フリーダムは夕刻に、ラボに辿り着いた。整備やデータの抜き取りなんかの用件で多少、時間はかかったが、それでも店の営業時間内には、刹那は本宅へ送ってもらえた。
「すまんが、こいつを寺へ送ってやってくれないか? 」
ハイネが本宅のスタッフに、それを頼んでラボへとんぼ返りしてしまった。出発までにやっておくことがあって忙しくなったから、寺まで送れなかったのだ。そして、寺の現状を説明するのも、ころっと忘れていた。本宅のスタッフのほうは、そんな事情は知らないから、刹那を寺の山門の前まで送ってくれただけだ。雨がしとしとと降っているから、家には入らず境内を横切って脇部屋のほうへ顔を出した。そこには、親猫が眠っていた。薬が効いているので、ぐっすりと寝込んでいるらしく、刹那の物音に目を覚ましてくれない。ほのかに明かりが点けられているだけなので、顔色まではわからないが、寝息は穏やかなものだ。ほっとして、とりあえず、家のほうへ顔を出すことにした。こういう場合、誰かがいるはずだから、そちらに声だけはかけておこうと思ったのだが、居間から聞こえている声は聞き覚えがない。

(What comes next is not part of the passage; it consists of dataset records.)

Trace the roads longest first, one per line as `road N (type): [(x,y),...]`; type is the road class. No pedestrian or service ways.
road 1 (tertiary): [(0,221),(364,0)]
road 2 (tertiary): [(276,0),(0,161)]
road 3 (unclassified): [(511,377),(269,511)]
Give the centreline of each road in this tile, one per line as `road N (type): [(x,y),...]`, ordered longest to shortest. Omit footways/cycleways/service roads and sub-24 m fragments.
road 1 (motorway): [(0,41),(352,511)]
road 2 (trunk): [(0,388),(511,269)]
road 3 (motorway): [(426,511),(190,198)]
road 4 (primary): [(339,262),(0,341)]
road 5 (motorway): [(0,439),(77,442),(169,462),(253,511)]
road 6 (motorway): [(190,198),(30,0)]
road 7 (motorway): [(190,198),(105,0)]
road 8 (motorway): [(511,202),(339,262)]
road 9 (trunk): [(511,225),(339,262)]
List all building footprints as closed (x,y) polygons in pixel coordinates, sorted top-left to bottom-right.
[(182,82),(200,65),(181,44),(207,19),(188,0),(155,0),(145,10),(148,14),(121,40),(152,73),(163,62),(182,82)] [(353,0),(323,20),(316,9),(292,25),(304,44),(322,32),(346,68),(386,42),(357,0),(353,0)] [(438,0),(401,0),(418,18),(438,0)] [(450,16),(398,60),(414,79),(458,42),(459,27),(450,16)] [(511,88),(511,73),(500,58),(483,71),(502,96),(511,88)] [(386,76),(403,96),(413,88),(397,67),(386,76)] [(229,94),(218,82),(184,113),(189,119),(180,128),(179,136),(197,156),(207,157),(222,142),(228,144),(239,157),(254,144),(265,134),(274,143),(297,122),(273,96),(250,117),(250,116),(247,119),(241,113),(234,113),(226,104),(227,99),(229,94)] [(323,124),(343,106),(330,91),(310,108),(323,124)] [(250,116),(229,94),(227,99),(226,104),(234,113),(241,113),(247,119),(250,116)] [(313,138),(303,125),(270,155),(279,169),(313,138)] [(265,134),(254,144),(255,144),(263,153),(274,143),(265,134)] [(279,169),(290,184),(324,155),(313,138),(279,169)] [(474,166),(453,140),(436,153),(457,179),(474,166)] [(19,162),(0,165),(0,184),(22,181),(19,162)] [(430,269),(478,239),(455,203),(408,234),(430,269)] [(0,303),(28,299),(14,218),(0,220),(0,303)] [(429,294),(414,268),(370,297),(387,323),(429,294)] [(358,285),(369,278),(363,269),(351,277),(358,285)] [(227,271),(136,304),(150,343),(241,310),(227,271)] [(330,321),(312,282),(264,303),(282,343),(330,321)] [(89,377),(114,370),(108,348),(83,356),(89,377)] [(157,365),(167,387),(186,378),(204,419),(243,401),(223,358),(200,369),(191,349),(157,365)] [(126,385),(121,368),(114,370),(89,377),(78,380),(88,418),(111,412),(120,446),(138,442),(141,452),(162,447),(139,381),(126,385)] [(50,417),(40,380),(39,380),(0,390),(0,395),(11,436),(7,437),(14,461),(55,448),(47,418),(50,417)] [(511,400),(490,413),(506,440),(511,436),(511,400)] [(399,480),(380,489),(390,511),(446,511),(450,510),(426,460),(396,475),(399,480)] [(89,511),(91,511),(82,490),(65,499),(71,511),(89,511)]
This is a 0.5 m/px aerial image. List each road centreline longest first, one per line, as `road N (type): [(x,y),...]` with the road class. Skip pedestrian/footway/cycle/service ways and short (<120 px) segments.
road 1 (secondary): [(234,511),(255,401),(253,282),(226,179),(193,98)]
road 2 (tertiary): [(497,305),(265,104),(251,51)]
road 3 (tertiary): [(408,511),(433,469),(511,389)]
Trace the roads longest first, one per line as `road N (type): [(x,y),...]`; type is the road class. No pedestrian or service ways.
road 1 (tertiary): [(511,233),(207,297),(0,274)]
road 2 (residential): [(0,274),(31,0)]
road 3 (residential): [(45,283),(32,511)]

ガラリと居間への障子を開けると見たことのない三人の男が、一斉に視線を刹那に向ける。刹那の野生の勘が、危険な生物という警鐘を鳴らす。三人のうちの二人の気配が尋常ではなかったからだ。例えるなら、刹那が子猫なら、あちらはライオンという感じだ。
「おまえたちは誰だ? 」
「いきなり入ってきて、おまえこそ、誰だ? 」
刹那が威嚇して毛を逆立てている猫のような状態だから、捲簾のほうは楽しそうに問い質す。
「あれ? この子、変った気ですね。おちびちゃん、きみは『吉祥富貴』の関係者ですか? 」
普通の人間の気に、何か変ったものが混じっている。普通じゃない生き物の集団である『吉祥富貴』のものなら、変な気配のが混じっていてもおかしくない。それにしても、変った気だな、と、天蓬は、しげしげと子供の顔を見ている。赤銅色の瞳は、警戒しているのか、ギロリと、その天蓬を睨みつけている。叩き伏せるのはやぶさかではないが、威嚇する子猫のような態度が可愛くて、微笑ましいとか思っていたりする。
「おまえたちだけか? 悟空は? 」
「礼儀を知らないヤツだな? 」
「悟空なら、バイトですよ、おちびちゃん。」
そして、こいつらは・・・と、金蝉は、警戒心を煽るような真似をして、さらに火に油ではなくエタノールを叩き込む行動に呆れている。素直に、こちらの素性を吐いてやれ、と、思っているが、金蝉すら、成り行きを楽しんで口を噤んだままだ。
「そうか、わかった。」
刹那にとって、寺に誰が居ても構わない。寺の関係者ではあるらしいから、それなら放置でいいだろう、と、踵を返す。